Given records:
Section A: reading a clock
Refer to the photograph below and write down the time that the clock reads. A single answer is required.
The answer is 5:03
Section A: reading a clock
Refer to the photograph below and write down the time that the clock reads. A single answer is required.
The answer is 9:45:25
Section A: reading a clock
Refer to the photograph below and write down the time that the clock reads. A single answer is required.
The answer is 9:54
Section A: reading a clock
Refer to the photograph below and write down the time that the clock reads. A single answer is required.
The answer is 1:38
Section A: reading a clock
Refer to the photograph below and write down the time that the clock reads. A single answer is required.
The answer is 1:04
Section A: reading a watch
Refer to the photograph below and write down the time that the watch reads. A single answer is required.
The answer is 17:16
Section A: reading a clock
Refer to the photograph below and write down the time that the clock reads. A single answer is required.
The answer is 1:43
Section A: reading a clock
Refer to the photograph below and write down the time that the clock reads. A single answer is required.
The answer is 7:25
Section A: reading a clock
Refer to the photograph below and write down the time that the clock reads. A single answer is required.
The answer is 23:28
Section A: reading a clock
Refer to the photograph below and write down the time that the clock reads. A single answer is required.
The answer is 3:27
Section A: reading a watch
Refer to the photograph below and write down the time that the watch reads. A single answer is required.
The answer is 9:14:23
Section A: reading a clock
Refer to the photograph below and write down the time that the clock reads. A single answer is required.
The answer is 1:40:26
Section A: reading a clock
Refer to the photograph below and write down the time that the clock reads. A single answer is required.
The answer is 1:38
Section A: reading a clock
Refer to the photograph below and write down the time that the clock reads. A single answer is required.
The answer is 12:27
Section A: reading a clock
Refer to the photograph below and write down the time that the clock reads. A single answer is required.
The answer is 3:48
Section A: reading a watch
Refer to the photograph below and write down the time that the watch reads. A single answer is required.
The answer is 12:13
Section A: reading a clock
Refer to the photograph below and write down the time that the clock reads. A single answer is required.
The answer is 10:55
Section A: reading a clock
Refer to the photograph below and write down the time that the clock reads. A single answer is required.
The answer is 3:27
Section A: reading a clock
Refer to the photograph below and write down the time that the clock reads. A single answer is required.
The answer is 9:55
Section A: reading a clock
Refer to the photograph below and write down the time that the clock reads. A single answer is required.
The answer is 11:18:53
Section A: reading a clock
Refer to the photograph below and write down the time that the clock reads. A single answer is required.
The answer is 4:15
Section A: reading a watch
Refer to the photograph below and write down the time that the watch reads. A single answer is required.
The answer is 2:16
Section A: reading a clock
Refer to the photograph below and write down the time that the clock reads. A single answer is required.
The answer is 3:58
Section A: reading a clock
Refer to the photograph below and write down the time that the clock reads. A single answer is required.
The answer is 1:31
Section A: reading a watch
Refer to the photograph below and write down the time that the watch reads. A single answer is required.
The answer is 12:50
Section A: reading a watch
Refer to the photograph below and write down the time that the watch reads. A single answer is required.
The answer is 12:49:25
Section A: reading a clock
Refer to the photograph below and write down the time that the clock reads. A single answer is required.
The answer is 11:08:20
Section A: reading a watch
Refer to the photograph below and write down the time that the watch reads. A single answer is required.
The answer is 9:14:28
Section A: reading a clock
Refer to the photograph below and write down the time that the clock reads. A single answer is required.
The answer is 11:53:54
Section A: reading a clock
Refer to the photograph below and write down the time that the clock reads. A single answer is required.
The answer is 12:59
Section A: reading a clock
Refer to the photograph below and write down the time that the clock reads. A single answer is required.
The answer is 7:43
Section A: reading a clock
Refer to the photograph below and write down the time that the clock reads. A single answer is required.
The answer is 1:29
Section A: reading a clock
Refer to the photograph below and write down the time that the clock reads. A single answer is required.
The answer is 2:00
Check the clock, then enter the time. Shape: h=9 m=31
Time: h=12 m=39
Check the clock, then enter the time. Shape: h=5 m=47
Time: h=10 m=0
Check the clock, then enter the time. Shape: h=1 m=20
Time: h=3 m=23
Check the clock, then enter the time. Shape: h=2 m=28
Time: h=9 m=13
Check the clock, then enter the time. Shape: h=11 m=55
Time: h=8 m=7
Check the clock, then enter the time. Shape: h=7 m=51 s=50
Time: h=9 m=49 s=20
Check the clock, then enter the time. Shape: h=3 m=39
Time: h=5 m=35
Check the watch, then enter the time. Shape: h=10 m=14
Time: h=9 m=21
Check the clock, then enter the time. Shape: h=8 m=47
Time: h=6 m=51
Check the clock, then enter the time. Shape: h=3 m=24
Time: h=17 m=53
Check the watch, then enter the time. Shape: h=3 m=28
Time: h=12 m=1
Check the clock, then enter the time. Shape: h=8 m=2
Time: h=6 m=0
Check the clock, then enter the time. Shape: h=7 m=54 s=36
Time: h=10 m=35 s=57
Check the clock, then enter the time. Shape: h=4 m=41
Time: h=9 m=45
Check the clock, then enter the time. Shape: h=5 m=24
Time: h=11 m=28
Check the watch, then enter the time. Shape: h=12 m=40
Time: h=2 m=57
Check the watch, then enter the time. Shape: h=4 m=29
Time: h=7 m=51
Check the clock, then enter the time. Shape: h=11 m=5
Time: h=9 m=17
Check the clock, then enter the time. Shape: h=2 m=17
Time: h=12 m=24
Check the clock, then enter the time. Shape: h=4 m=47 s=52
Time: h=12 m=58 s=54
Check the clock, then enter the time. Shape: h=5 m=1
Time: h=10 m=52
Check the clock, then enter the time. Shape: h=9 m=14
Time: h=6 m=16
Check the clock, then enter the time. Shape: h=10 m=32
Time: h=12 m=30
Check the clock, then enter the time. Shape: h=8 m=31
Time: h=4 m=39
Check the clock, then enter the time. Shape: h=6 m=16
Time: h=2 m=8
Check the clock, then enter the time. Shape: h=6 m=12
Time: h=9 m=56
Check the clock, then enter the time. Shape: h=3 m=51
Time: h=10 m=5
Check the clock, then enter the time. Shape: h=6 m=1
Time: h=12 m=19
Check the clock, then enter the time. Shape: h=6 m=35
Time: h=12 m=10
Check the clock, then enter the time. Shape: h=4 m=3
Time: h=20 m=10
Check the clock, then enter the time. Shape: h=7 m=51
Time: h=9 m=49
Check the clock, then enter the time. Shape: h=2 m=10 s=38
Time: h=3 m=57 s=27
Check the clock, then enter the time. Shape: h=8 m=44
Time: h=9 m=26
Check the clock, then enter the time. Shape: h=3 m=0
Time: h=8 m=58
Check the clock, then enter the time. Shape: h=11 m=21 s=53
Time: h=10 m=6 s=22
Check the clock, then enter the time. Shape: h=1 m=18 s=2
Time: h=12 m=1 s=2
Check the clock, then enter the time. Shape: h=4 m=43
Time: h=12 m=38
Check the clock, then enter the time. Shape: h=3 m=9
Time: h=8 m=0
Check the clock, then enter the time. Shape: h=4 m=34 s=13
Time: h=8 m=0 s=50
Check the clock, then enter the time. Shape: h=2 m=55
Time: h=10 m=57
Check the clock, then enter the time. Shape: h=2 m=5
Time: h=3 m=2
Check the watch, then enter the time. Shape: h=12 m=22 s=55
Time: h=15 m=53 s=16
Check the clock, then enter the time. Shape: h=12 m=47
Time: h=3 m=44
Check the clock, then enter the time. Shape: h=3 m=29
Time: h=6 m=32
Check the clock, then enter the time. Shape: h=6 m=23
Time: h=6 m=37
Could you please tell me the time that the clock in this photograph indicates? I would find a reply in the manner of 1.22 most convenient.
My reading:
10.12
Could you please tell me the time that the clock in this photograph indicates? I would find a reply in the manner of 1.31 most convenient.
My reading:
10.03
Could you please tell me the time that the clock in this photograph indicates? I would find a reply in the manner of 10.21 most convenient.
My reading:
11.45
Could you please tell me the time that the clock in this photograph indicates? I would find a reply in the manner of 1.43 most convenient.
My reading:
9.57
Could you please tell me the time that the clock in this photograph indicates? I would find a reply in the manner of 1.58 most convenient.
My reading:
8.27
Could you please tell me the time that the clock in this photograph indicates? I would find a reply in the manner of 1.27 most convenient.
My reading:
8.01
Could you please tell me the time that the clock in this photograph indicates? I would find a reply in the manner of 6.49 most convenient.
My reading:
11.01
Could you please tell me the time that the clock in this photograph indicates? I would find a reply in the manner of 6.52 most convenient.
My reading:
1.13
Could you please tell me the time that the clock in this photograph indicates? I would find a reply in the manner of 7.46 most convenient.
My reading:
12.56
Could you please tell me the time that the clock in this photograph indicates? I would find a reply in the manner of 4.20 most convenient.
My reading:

Required task:
Starting at the beginning of the entries and ending at the line containing "The answer is 5:03", rewrite them as a two-column CSV with the columns input and output. Give one row per entry, put each field in quotation marks, and replace line breaks with spaces.

Task answer:
input,output
"Section A: reading a clock Refer to the photograph below and write down the time that the clock reads. A single answer is required. The answer is","5:03"